O'Neill glanced at the four timid but eager young men just out of ear-shot - one of whom he recognised as a city centre taxi driver - as they pretended to comprehend their detailed task in the brief absence of their chargehand, Steve; a shuttering chippy of some thirty years standing. It was a scenario which O'Neill had grown used to along with the dismissive response of their Contract Manager, Seamus McCarthy, who would sometimes say with a simple shrug: "You've just got to move with the times, Kev."

All three of the dedicated Keene Construction workers had certainly moved with the times since starting-out with the firm as apprentice carpenters during the late '50s. Their individual roles within the leading company were no particular reflection upon the respective abilities of each employee after that many decades. Rather, their working status reflected disparate natural levels of job satisfaction and focus upon the pursuit of lucre over the years.

In physical terms, Steve - a stocky, erstwhile mod in forest green overalls - remained as fit 'on the tools' as Seamus had become prone to paunch in his shabby site office.

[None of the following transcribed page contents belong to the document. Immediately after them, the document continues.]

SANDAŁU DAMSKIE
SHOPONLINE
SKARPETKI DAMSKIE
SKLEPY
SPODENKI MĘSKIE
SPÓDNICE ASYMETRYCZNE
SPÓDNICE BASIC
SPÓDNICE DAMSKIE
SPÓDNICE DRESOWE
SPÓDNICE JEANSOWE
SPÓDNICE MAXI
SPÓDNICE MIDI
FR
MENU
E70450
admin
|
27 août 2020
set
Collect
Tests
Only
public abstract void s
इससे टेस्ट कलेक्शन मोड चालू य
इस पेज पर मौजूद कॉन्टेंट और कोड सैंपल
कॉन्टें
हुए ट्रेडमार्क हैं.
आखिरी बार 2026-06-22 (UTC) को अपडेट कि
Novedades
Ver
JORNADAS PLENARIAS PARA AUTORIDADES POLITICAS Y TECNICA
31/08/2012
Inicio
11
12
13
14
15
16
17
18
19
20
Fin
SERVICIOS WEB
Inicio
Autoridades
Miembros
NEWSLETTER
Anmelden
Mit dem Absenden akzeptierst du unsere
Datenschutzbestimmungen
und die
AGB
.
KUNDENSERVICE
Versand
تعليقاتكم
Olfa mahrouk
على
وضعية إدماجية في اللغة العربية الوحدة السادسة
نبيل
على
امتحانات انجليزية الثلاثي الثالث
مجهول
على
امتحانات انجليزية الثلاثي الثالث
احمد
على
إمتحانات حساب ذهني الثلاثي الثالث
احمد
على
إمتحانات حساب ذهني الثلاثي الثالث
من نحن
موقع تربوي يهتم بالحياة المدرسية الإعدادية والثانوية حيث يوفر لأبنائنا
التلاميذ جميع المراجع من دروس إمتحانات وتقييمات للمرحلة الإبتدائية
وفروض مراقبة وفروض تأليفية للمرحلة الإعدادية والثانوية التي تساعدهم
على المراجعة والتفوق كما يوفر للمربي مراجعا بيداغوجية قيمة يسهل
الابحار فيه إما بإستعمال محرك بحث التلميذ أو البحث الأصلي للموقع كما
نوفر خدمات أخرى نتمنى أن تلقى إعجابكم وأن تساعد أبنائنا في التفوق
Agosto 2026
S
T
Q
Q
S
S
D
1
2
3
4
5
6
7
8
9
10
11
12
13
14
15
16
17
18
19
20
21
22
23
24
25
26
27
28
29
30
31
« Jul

Whereas Kevin kept in respectable shape despite a reputed vow to avoid getting his hands dirty more than once a week! The tall, lean and clean-shaved foreman would have looked as comfortable in a tracksuit, as the jeans and Barbour jacket which he always wore on his rounds of the site.

'There's just not enough bodies here to get this size of a shopping centre back on programme,' O'Neill complained, 'and with the way Seamus is running the show there's nothing I can do about it. Just keep an eye on things and show them how it's done.'

O'Neill's voice would often echo around the cavernous car-park which comprised the third floor area that Steve had somehow reached with several flights of stairs from the basement in three short weeks. However, the foreman's habitual roar was tempered on this occasion by camaraderie and besides; belligerent background noises from man and machine had intensified around O'Neill's menacing presence.

Steve could handle the situation with relative ease; considering Keene Construction's reputation for dogging their shuttering chippies around in an unholy quest for the casting of maximum concrete quantities in any given week.

However, he would still have to think for five men, rather than simply assign each of his team a particular task and muck-in himself. Then there was the chore of procuring materials and the process of setting-out the next flight position with an engineer; a ritual which less active charge-hands tended to seize upon to excuse themselves from undesirable graft.

'Just don't send me that bloody muppet Chris the Scholar ever again - that's all!' Steve warned, as he strutted back to his workbench, satisfied to have at least got the tacit message across that there would be no point hassling him for a pour of concrete before the end of the week.